A comprehensive oral examination is the most detailed of the three types of dental studies. Your dentist will check your teeth, gums, and extraoral tissues. He will also evaluate any fillings to determine whether they need to be replaced. Your dentist will also look for any signs of infection or inflammation. An oral examination will also determine whether your teeth are correctly aligned and whether you bite correctly. The dentist will explain how these exams will affect your oral health.
Some patients have certain health conditions that require a comprehensive exam. For example, those with heart valve disease need to take antibiotics before a dental exam to prevent the bacteria from entering their bloodstream. Hypertensive patients may also need their blood pressure measured. People with active herpes sores may also avoid dental exams because they increase the risk of spreading the infection. Dentists protect their patients by wearing masks and gloves while conducting oral exams.
Extraoral examinations usually involve a direct visual inspection and dental mirrors. In some cases, the tongue may need to be retracted to view the palatal mucosa. The palatine torus, a bony swelling in the middle of the hard palate, may also be located in the mouth. The lingual tonsils are located in the posterior-lateral part of the oral tongue and can be enlarged when infected by viral infections.

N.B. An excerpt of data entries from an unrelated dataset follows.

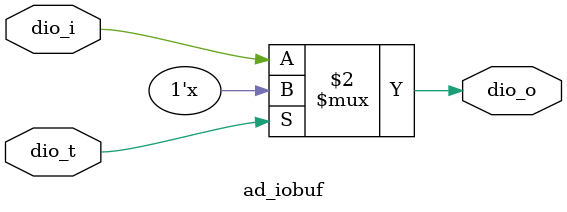
<source format=v>

`timescale 1ns/100ps

module ad_iobuf #(

  parameter     DATA_WIDTH = 1) (

  input       [(DATA_WIDTH-1):0]  dio_t,
  input       [(DATA_WIDTH-1):0]  dio_i,
  output      [(DATA_WIDTH-1):0]  dio_o);


  genvar n;
  generate
  for (n = 0; n < DATA_WIDTH; n = n + 1) begin: g_iobuf
  assign dio_o[n] = (dio_t[n] == 1'b1) ? 1'bz : dio_i[n];
  end
  endgenerate

endmodule

// ***************************************************************************
// ***************************************************************************

</source>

X-rays are an adjunct to the oral examination. These images provide a better view of the mouth’s bones, which can aid in the diagnosis of a dental ailment. The dentist may also take radiographs and pictures of teeth after the X-rays pass through them. X-rays help diagnose dental cavities but cannot analyze soft tissue.
This exam is necessary for children and adults alike and should be scheduled within the first six months of the child’s first tooth. The doctor may recommend more frequent visits if there is a child’s teeth or oral health problem. The typical dental exam includes a cleaning by the hygienist, x-rays on certain holidays, and a checkup by the dentist.